| Instructions to follow |
State how many lines in the items below contain the string "Hilma". Give only the number.

| Supplied data |
+ + + +

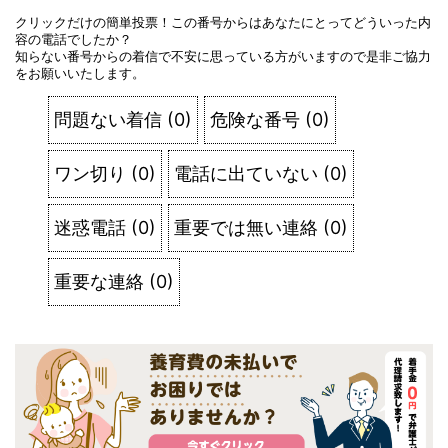
クリックだけの簡単投票！この番号からはあなたにとってどういった内
容の電話でしたか？
知らない番号からの着信で不安に思っている方がいますので是非ご協力
をお願いいたします。
問題ない着信
(
0
)
危険な番号
(
0
)
ワン切り
(
0
)
電話に出ていない
(
0
)
迷惑電話
(
0
)
重要では無い連絡
(
0
)
重要な連絡
(
0
)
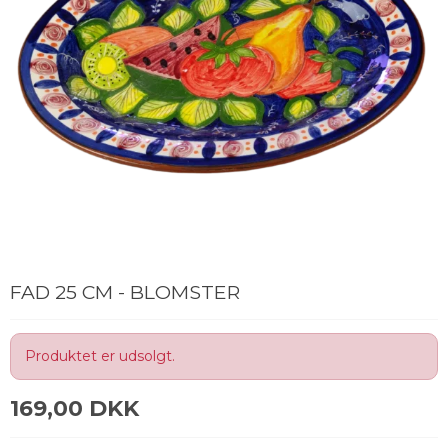
FAD 25 CM - BLOMSTER
Produktet er udsolgt.
169,00 DKK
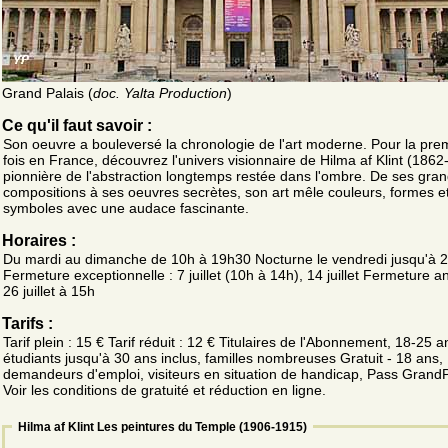
Grand Palais (
doc. Yalta Production
)
Ce qu'il faut savoir :
Son oeuvre a bouleversé la chronologie de l'art moderne. Pour la pre
fois en France, découvrez l'univers visionnaire de Hilma af Klint (1862
pionnière de l'abstraction longtemps restée dans l'ombre. De ses gra
compositions à ses oeuvres secrètes, son art mêle couleurs, formes e
symboles avec une audace fascinante.
Horaires :
Du mardi au dimanche de 10h à 19h30 Nocturne le vendredi jusqu'à 
Fermeture exceptionnelle : 7 juillet (10h à 14h), 14 juillet Fermeture an
26 juillet à 15h
Tarifs :
Tarif plein : 15 € Tarif réduit : 12 € Titulaires de l'Abonnement, 18-25 a
étudiants jusqu'à 30 ans inclus, familles nombreuses Gratuit - 18 ans,
demandeurs d'emploi, visiteurs en situation de handicap, Pass GrandPa
Voir les conditions de gratuité et réduction en ligne.
Hilma af Klint Les peintures du Temple (1906-1915)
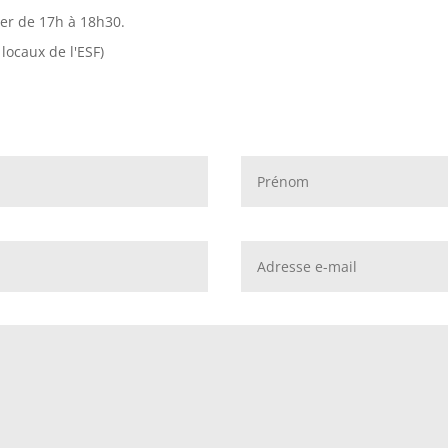
ver de 17h à 18h30.
 locaux de l'ESF)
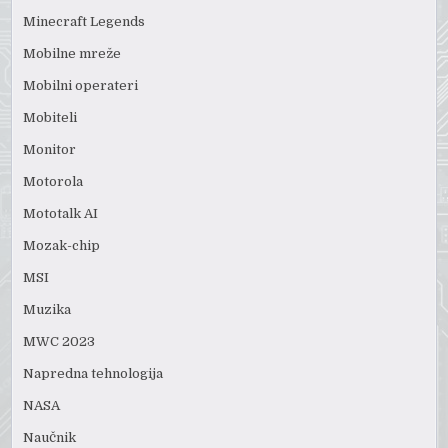
Minecraft Legends
Mobilne mreže
Mobilni operateri
Mobiteli
Monitor
Motorola
Mototalk AI
Mozak-chip
MSI
Muzika
MWC 2023
Napredna tehnologija
NASA
Naučnik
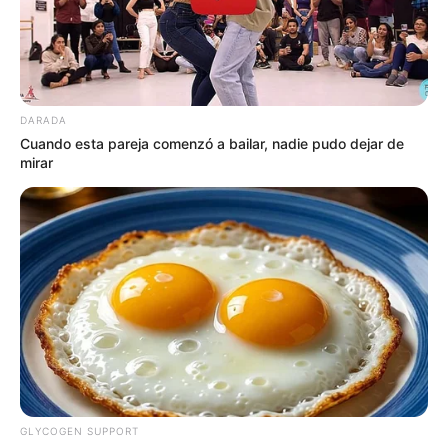
DARADA
Cuando esta pareja comenzó a bailar, nadie pudo dejar de
mirar
GLYCOGEN SUPPORT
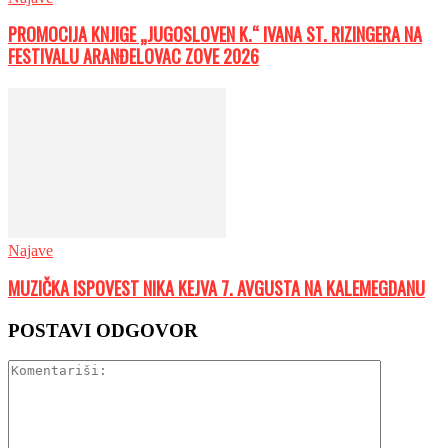
PROMOCIJA KNJIGE „JUGOSLOVEN K.“ IVANA ST. RIZINGERA NA
FESTIVALU ARANĐELOVAC ZOVE 2026
Najave
MUZIČKA ISPOVEST NIKA KEJVA 7. AVGUSTA NA KALEMEGDANU
POSTAVI ODGOVOR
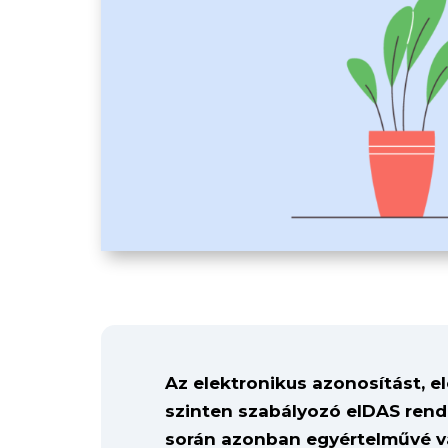
Az elektronikus azonosítást, el
szinten szabályozó eIDAS rend
során azonban egyértelművé vál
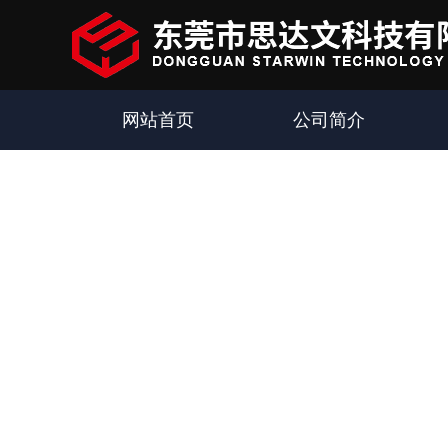
网站首页
公司简介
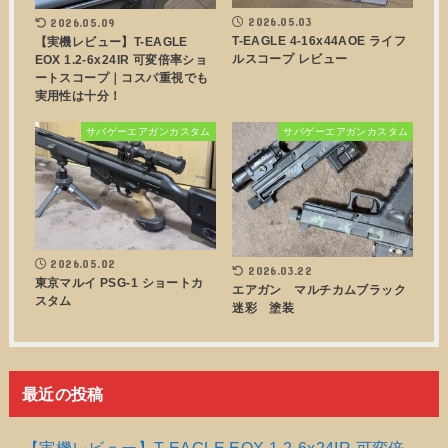
2026.05.03
2026.05.09
T-EAGLE 4-16x44AOE ライフ
【実機レビュー】T-EAGLE
ルスコープ レビュー
EOX 1.2-6x24IR 可変倍率ショ
ートスコープ｜コスパ重視でも
実用性は十分！
サバゲーエアガンカスタム
サバゲーエアガンカスタム
2026.05.02
2026.03.22
東京マルイ PSG-1 ショートカ
エアガン マルチカムブラック
スタム
迷彩 塗装
最近の投稿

+ + + +

| Completed exercise |
2